At first, Erik thought we were nuts (we didn't ask his permission), and wanted us to take Lyra back, but I couldn't do it. We had had a foster care adoption fall through in the past and somehow that experience echoed this one, brining up all kinds of memories for us to reexamine. The kids pleaded, almost in tears, not to give her back because they didn't want to feel that sense of failure and regret that we had after the foster care ordeal. They would watch Lyra walking contentedly around the laundry room, which we made her domain, and they couldn't bear to think of her being sentenced to a tiny cage at the shelter again. Each one of the kids took opportunity to talk to me privately, convinced Lyra was happier with us, and that we couldn't give her back.
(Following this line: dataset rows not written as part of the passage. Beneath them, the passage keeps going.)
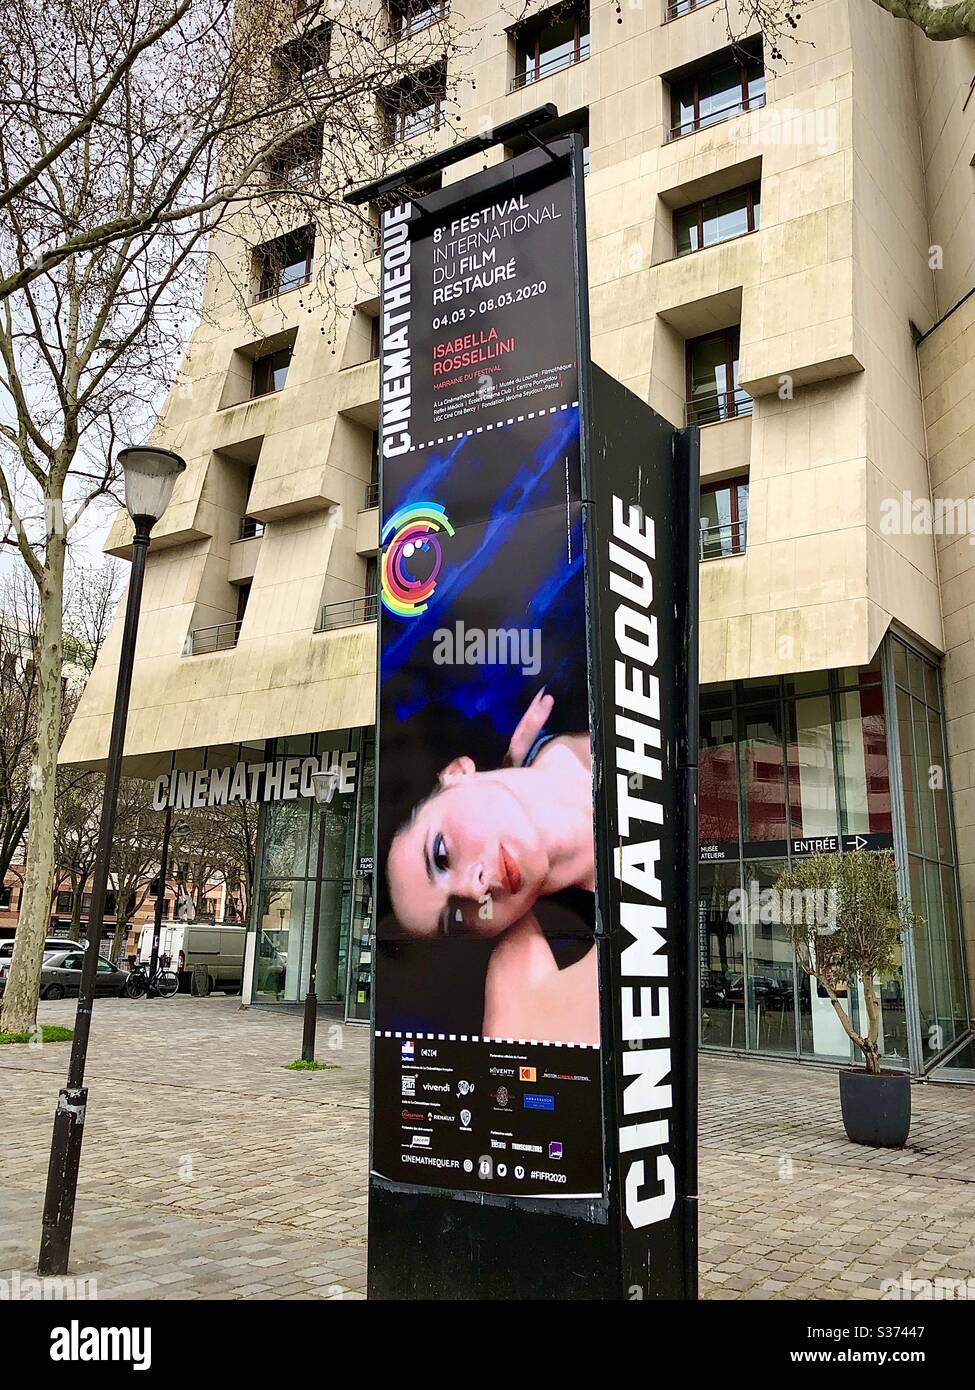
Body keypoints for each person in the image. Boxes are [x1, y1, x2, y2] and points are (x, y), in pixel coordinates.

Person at [386, 688, 599, 1043]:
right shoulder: (528, 982)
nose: (474, 888)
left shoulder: (574, 681)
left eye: (441, 856)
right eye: (456, 918)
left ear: (456, 772)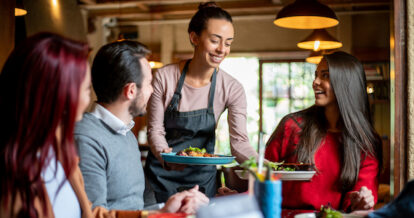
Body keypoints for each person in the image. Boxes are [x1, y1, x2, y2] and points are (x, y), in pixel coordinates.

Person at [74, 40, 208, 213]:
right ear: (130, 91)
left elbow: (143, 201)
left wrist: (174, 209)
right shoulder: (86, 139)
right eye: (149, 83)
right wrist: (162, 214)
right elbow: (92, 214)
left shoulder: (126, 134)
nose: (152, 91)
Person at [145, 1, 258, 202]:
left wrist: (263, 166)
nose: (222, 49)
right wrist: (166, 156)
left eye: (228, 43)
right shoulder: (165, 77)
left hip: (202, 182)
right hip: (161, 177)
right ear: (194, 37)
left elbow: (240, 142)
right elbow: (155, 130)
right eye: (215, 40)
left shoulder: (232, 88)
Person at [264, 51, 382, 212]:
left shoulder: (366, 142)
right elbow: (262, 174)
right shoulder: (291, 126)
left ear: (345, 84)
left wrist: (362, 200)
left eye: (325, 75)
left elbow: (361, 199)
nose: (315, 82)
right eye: (316, 75)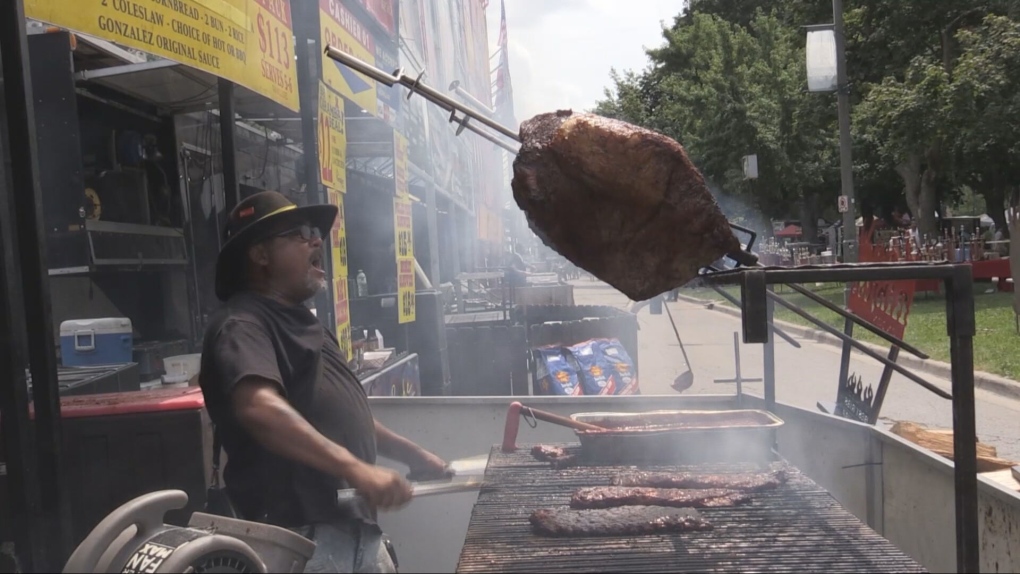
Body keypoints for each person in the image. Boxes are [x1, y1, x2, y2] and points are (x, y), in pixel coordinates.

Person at [200, 191, 449, 573]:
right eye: (300, 233)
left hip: (352, 527)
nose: (317, 240)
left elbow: (339, 411)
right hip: (298, 537)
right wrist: (356, 468)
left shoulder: (306, 322)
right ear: (260, 255)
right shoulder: (244, 324)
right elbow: (259, 408)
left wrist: (412, 455)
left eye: (315, 231)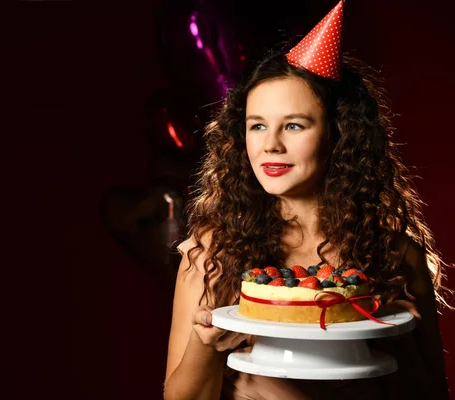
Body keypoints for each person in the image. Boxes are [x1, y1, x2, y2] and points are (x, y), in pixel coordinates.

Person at [163, 1, 453, 399]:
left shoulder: (394, 254)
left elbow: (430, 392)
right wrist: (205, 343)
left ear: (338, 134)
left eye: (294, 125)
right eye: (258, 126)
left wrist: (395, 333)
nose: (271, 145)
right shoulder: (213, 250)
So I put it off . . . and off . . . and off.

Over the next month we saw a complete transformation in Lyra. With great pet food from Erik's work, and strong antibiotics, she started to regain her health, grew back her hair and learned to get along with Phantom enough that we could let them roam around the house together. It was incredible to see how well she could navigate through the house, watching her learn to manage stairs, follow sounds to find people, and try to play with toys that kept rolling away. Even Erik changed his attitude, saying that Lyra was the best cat we had (we now had 3). She stayed on the floor instead of jumping on things, she was entertaining to watch, and the most trouble she got in was tripping people up as she tried to be part of the action. But she was never completely cured. Every month she would develop the same respiratory problem and would have to get an injection to help her along. Eventually, she succumbed to that same sickness, and she stopped breathing as I held her, trying to make her more comfortable.

It was a sad morning when she left us and we still miss her. Jason says we need to go back to the shelter and get another blind cat, but I think she was one of a kind. We don't usually get this sentimental over pets, especially ones that die within six months, but Lyra was a special case. She helped us show compassion, taught us that disabilities aren't always disabling, helped us heal after an emotional injury, and most importantly, she gave us the chance to make a difference. We will never forget the good that we were able to do, bringing a sick, neglected cat back to health and making her part of a loving home.

As we look ahead to 2009, we see many great milestones coming for our family. Jason will be baptized, Rachel will have her first dance recital, Bryce is waiting for acceptance to the Academy, and Mykell is seriously looking at colleges. Many good things await us and it is exciting to watch the kids grow and progress. But as we look ahead, make our resolutions, and outline some goals, we are also trying to look outside our own family. Taking our lesson to heart, we hope to reach out to others this year and see where else we can make a real difference.